*TASK GOAL*:
From the first line of the data below through the line holding "#6 yellow snack packet [420,401,533,454]", write out each line exactly as it stands.

*INPUT*:
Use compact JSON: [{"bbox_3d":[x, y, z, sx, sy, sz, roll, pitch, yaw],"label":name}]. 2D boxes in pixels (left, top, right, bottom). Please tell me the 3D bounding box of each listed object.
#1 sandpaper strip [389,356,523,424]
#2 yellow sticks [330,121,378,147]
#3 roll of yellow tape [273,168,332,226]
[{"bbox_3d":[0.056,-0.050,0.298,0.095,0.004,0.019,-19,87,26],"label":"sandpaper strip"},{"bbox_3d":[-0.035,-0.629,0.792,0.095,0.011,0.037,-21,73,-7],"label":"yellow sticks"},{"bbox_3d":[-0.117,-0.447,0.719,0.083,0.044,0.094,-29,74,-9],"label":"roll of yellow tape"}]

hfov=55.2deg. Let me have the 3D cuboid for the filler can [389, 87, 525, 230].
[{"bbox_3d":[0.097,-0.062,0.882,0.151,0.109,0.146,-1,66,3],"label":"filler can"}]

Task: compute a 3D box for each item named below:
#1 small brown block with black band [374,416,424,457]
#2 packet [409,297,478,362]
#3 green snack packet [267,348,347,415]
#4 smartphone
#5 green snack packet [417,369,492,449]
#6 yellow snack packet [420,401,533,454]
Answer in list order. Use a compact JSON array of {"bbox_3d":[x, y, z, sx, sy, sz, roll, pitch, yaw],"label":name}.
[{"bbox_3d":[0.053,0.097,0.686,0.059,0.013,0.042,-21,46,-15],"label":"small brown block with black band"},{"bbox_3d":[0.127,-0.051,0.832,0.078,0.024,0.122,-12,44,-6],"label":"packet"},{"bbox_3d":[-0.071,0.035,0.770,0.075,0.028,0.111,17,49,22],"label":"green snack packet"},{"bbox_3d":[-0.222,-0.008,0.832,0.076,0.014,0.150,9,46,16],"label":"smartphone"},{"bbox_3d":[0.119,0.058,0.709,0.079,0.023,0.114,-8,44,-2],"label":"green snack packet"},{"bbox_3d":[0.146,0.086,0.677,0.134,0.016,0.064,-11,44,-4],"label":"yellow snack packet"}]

*SOLUTION FOR THIS PROBLEM*:
Use compact JSON: [{"bbox_3d":[x, y, z, sx, sy, sz, roll, pitch, yaw],"label":name}]. 2D boxes in pixels (left, top, right, bottom). Please tell me the 3D bounding box of each listed object.
#1 sandpaper strip [389,356,523,424]
#2 yellow sticks [330,121,378,147]
#3 roll of yellow tape [273,168,332,226]
[{"bbox_3d":[0.056,-0.050,0.298,0.095,0.004,0.019,-19,87,26],"label":"sandpaper strip"},{"bbox_3d":[-0.035,-0.629,0.792,0.095,0.011,0.037,-21,73,-7],"label":"yellow sticks"},{"bbox_3d":[-0.117,-0.447,0.719,0.083,0.044,0.094,-29,74,-9],"label":"roll of yellow tape"}]

hfov=55.2deg. Let me have the 3D cuboid for the filler can [389, 87, 525, 230].
[{"bbox_3d":[0.097,-0.062,0.882,0.151,0.109,0.146,-1,66,3],"label":"filler can"}]

Task: compute a 3D box for each item named below:
#1 small brown block with black band [374,416,424,457]
#2 packet [409,297,478,362]
#3 green snack packet [267,348,347,415]
#4 smartphone
#5 green snack packet [417,369,492,449]
#6 yellow snack packet [420,401,533,454]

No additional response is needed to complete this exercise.